In the year and a half leading up to last night, NPR's Election and Washington teams worked nearly non-stop: producing live coverage, special series, profiles and reports of the politics taking shape across the country. And many others in the media stopped to take notice. So, with winners decided in the majority of elections, take a look back at a selection of coverage about NPR News "Election 2012":

Election Night App

Poynter highlighted the creative electoral-votes counter embedded in our responsive Election 2012 app, in this list of "5 really cool things we saw on election night."

A Campaign Map, Morphed By Money

Just last week, NPR Science Reporter Adam Cole visually scaled the electoral map to reflect the weight held by individual states and the money being invested in each. On election day, NBC's TODAY show used our graphic to demonstrate just what this looks like:

The TODAY show's "Top 5 memes of 2012 campaign"

Number three on the list was the viral video of 4-year-old Abbie Evans' reaction, filmed by her mom, to NPR campaign coverage.

Bipartisan Public Opinion Polls

NPR News commissioned three public opinion polls during the 2012 general election, with a hyper-focus on 12 key battleground states.

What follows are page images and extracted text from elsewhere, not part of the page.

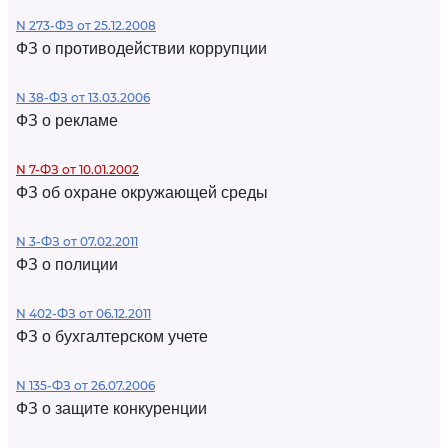
N 273-ФЗ от 25.12.2008
ФЗ о противодействии коррупции
N 38-ФЗ от 13.03.2006
ФЗ о рекламе
N 7-ФЗ от 10.01.2002
ФЗ об охране окружающей среды
N 3-ФЗ от 07.02.2011
ФЗ о полиции
N 402-ФЗ от 06.12.2011
ФЗ о бухгалтерском учете
N 135-ФЗ от 26.07.2006
ФЗ о защите конкуренции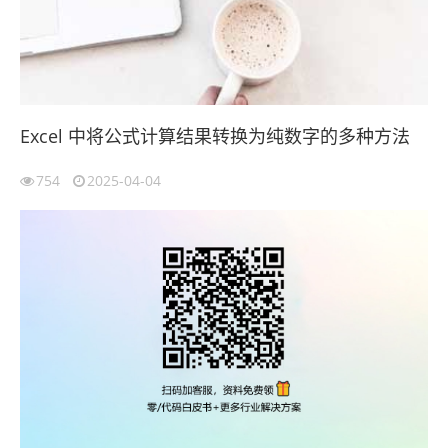
Excel 中将公式计算结果转换为纯数字的多种方法
754
2025-04-04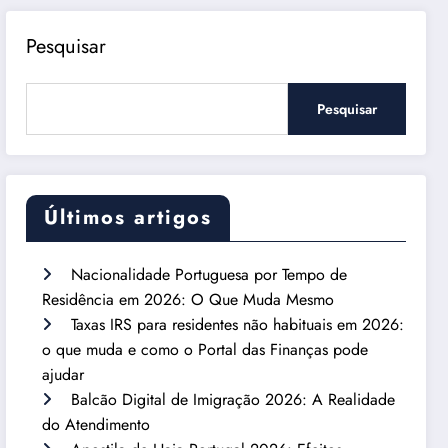
Pesquisar
Pesquisar
Últimos artigos
Nacionalidade Portuguesa por Tempo de
Residência em 2026: O Que Muda Mesmo
Taxas IRS para residentes não habituais em 2026:
o que muda e como o Portal das Finanças pode
ajudar
Balcão Digital de Imigração 2026: A Realidade
do Atendimento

Dozens of media outlets reported the results: POLITICO, the Boston Globe, NBC News, the Washington Post, New York Post and BlogHer.

Parallel Lives

White House Correspondent Ari Shapiro visited MSNBC's The Daily Rundown to discuss what he found out in Cambridge about President Barack Obama and former Governor Mitt Romney's years at Harvard. The reports were part of NPR's election-long "Parallel Lives" series, which took a closer look at the surprising similarities between the two candidates.

"This is Ari Shapiro, traveling with the Romney Campaign."

For months on end, NPR White House correspondents traveled across America with the campaigns: Ari Shapiro with the Romney team and Scott Horsely with the President. In August, Ari's reporting from the road ended up setting the scene in GQ magazine's profile of the GOP hopeful:

Ari Shapiro is already recording a spot citing the quote for tomorrow morning's broadcast, which he records under his jacket in the seat behind me: "...he may have done some damage by drawing attention to his wealth once again."

We couldn't help but have some fun with Ari's GQ moment either. Adam Cole mocked up this caricature of our correspondent inspired by the descriptions of him in the article.